ORANGEBURG, N.Y. - Javelins were thrown and hurdles were jumped over as the Buddyball track and field season came to a close. 

OMM Buddyball track and field on June 12.

Photo Credit: Zachary Croce

Buddyball Sports, part of Orangetown Mighty Midgets Soccer, began 15 years ago in the fall of 2001 when soccer was offered after Kerry Beckmann, Ellen Huber, and Kevin Powers noticed a number of children on the sidelines at games who couldn’t participate. 

The solution was Buddyball, a program that allows children with developmental disabilities a chance to be part of a team, play sports, and socialize with other children. The children who participate get a t-shirt and are paired off with a “buddy,” who were originally OMM soccer players but are now teenage volunteers from the area.

Over the years the program has swelled and now offers three sports-soccer, basketball, and track and field-and draws teenage volunteers and participants from the Rockland County area and New Jersey. Between all three sports there are 250 participants and even more buddies that volunteer.

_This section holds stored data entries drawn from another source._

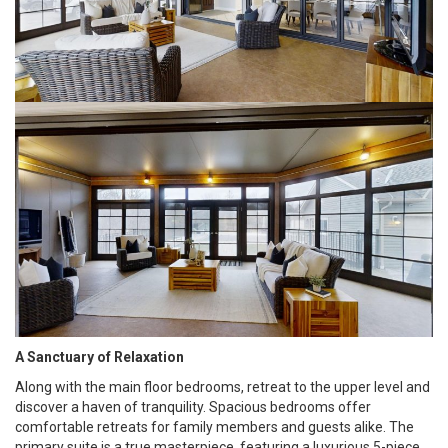
A Sanctuary of Relaxation
Along with the main floor bedrooms, retreat to the upper level and
discover a haven of tranquility. Spacious bedrooms offer
comfortable retreats for family members and guests alike. The
primary suite is a true masterpiece, featuring a luxurious 5-piece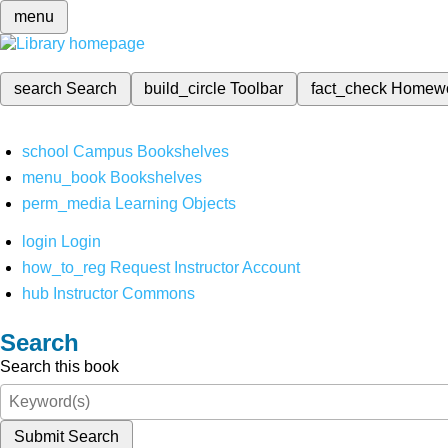
menu
search
Search
build_circle
Toolbar
fact_check
Homew
school
Campus Bookshelves
menu_book
Bookshelves
perm_media
Learning Objects
login
Login
how_to_reg
Request Instructor Account
hub
Instructor Commons
Search
Search this book
Submit Search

“You feel like you’re part of a team. You feel like you’re a regular kid,” Beckmann said. The program wrapped up it's season on June 12 with the awarding of medals at the Tappan Zee High School track.

The track and field events on Sunday included hurdles, the javelin, shot put, long jump, and a relay race. Powers even joined in the hurdles event with some of the children, clad in his Spiderman t-shirt with a cape attached.

“They love superheroes,” Powers said of his attire.

While the event is great fun for the kids, it’s also an opportunity for the parents to talk with each other and learn about resources available for their children.

Cheryl Rizzuti recalled signing her son Anthony up for the program at least seven years ago. Anthony, who is 15 years old now, has Autism and wakes up excited to come to Buddyball each Sunday.

“He’s become so much more social because of it,” Rizzuti said. And the connections made at Buddyball extend beyond Sundays. Recently, a bunch of the children and parents got together for a pool party outside, Rizzuti said.

“This is my happiest day of the week,” John Smith said. Smith was just an onlooker Sunday as his son, also named John, helped as a buddy with the shot put event. John is 28 and has Agensis of the corpus collasum (ACC).

John originally took part in the program, and once he grew too old to participate, decided to be a buddy. His father oversees the basketball program in the winter at Albertus Magnus High School, where members of the boys and girls varsity basketball teams volunteer, something that is really special for the children.

But it’s equally significant for the buddies, who Powers has noticed, are inclusive of these children outside of the program in places like the school cafeteria.

“The benefit to the Rockland County area-and New Jersey-is [buddies] start to see these kids as kids,” Powers said.